| EXERCISE BRIEF |
Count how many lines of the entries below contain the word "voltage". Reply with that number alone.

[Opening THE DATA section]

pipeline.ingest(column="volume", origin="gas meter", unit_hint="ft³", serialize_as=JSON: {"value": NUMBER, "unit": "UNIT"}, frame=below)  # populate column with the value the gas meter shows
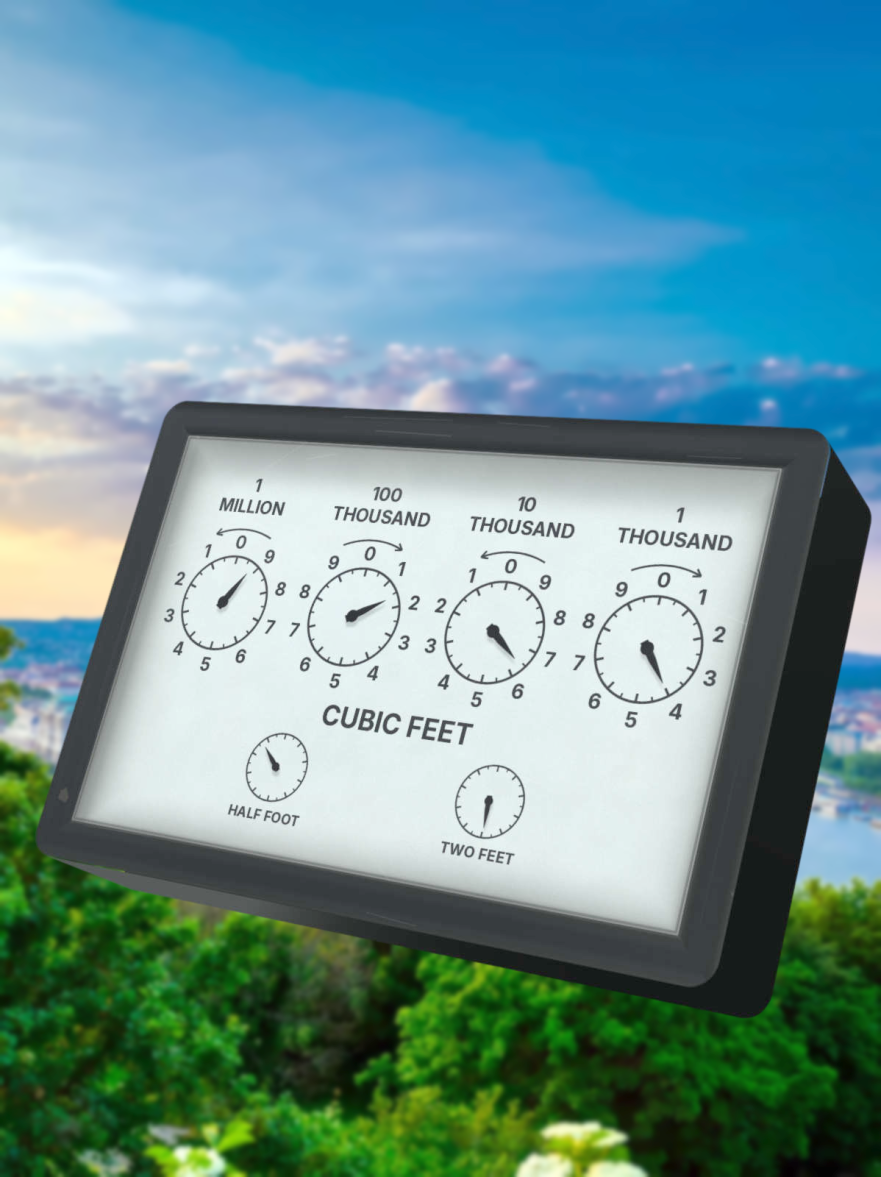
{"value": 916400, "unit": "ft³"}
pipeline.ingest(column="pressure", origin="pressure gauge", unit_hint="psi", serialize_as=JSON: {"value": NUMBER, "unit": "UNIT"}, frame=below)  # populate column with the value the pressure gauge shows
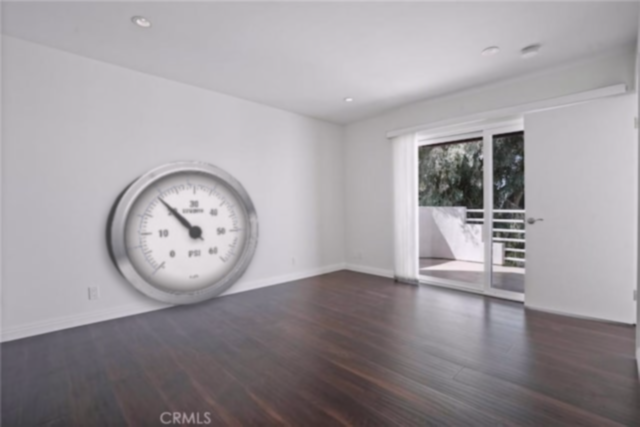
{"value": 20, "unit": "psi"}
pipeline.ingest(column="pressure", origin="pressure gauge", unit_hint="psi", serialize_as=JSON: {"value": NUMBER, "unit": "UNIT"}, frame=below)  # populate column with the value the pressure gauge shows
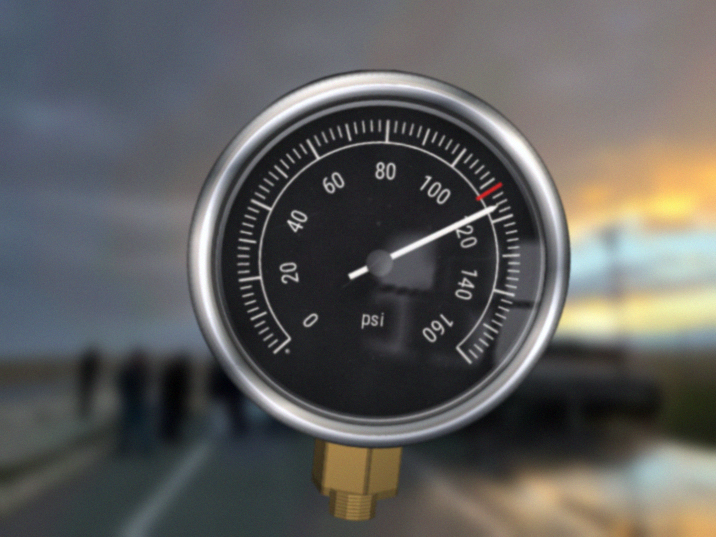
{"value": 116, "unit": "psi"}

[Closing THE DATA section]
[Opening THE DATA section]

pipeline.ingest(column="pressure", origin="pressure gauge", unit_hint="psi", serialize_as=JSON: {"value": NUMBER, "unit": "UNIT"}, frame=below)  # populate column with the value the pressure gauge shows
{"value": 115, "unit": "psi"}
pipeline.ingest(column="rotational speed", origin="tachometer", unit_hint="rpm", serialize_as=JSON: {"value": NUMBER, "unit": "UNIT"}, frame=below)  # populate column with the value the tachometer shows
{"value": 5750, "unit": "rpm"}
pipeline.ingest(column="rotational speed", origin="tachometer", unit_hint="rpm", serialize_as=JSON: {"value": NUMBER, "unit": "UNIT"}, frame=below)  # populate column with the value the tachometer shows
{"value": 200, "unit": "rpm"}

[Closing THE DATA section]
[Opening THE DATA section]

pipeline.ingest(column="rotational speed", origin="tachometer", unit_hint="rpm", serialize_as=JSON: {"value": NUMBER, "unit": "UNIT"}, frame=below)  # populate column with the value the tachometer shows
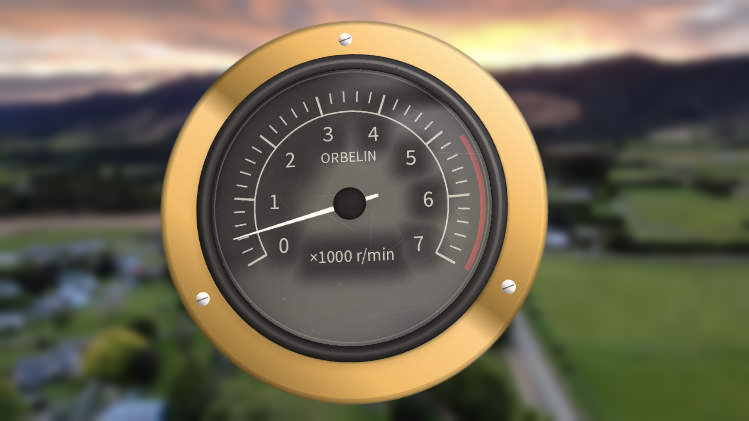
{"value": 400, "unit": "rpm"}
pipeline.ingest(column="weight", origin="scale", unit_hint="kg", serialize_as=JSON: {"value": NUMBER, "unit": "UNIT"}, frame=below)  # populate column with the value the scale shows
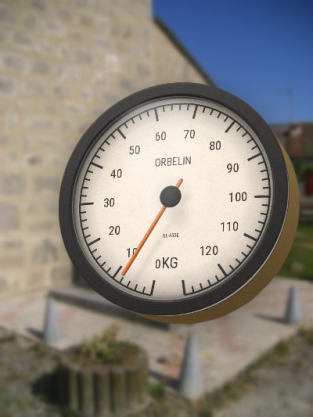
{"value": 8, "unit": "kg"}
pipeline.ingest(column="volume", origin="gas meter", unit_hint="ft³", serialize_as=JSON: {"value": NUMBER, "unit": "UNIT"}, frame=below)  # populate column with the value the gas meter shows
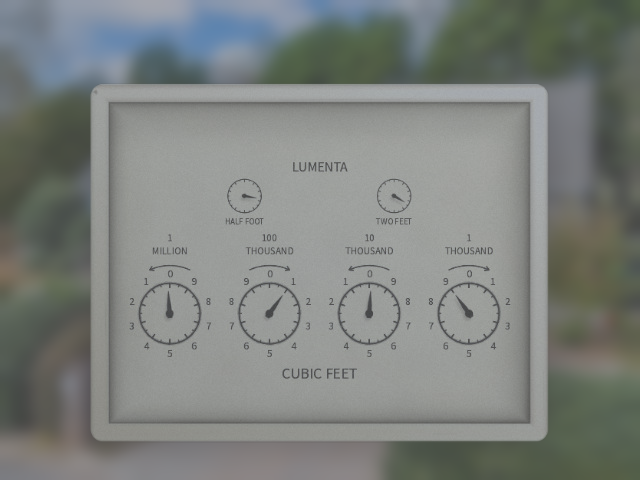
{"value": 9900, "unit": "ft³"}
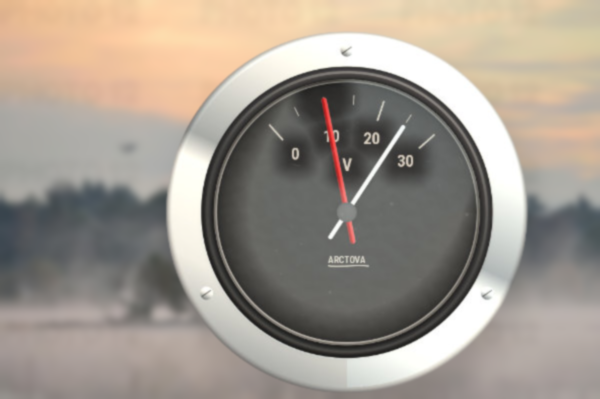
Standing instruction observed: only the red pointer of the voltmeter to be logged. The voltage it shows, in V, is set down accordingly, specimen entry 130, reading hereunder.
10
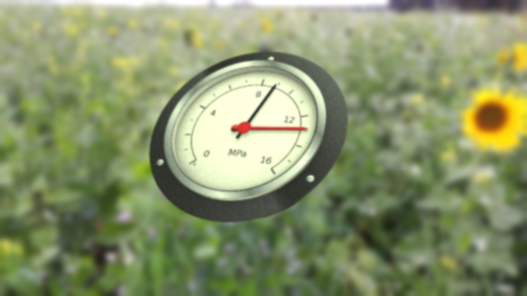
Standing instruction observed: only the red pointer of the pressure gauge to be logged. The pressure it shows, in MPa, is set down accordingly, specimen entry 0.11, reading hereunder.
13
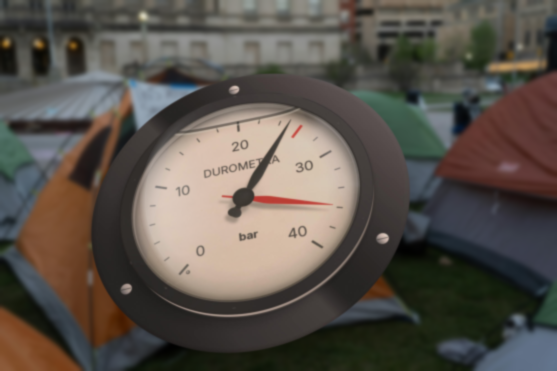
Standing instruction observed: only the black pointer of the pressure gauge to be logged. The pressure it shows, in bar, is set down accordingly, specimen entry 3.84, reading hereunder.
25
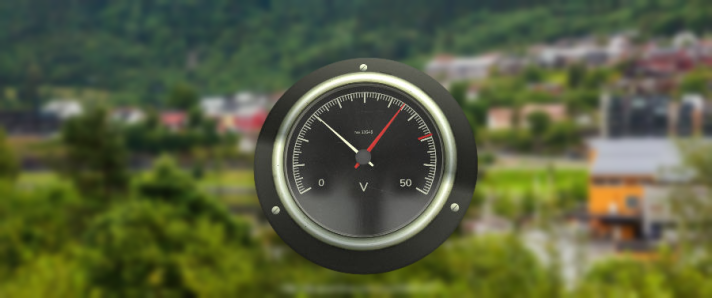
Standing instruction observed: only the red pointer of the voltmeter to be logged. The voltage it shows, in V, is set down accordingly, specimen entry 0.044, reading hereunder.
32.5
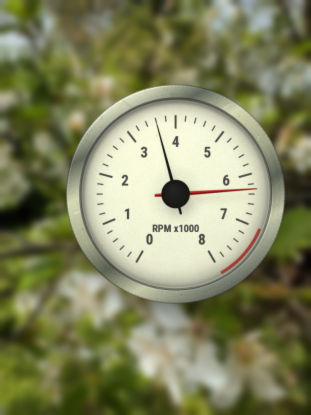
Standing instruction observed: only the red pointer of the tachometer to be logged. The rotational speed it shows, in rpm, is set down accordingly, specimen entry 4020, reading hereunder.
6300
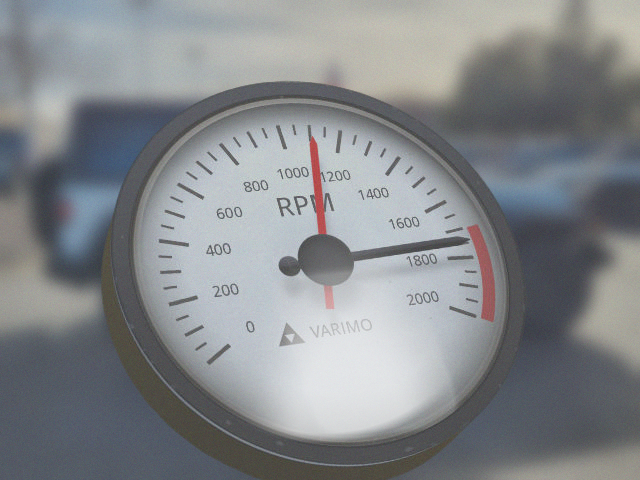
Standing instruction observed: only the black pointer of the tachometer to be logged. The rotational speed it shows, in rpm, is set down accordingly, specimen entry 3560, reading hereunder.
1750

[Closing THE DATA section]

| ANSWER SPACE |
2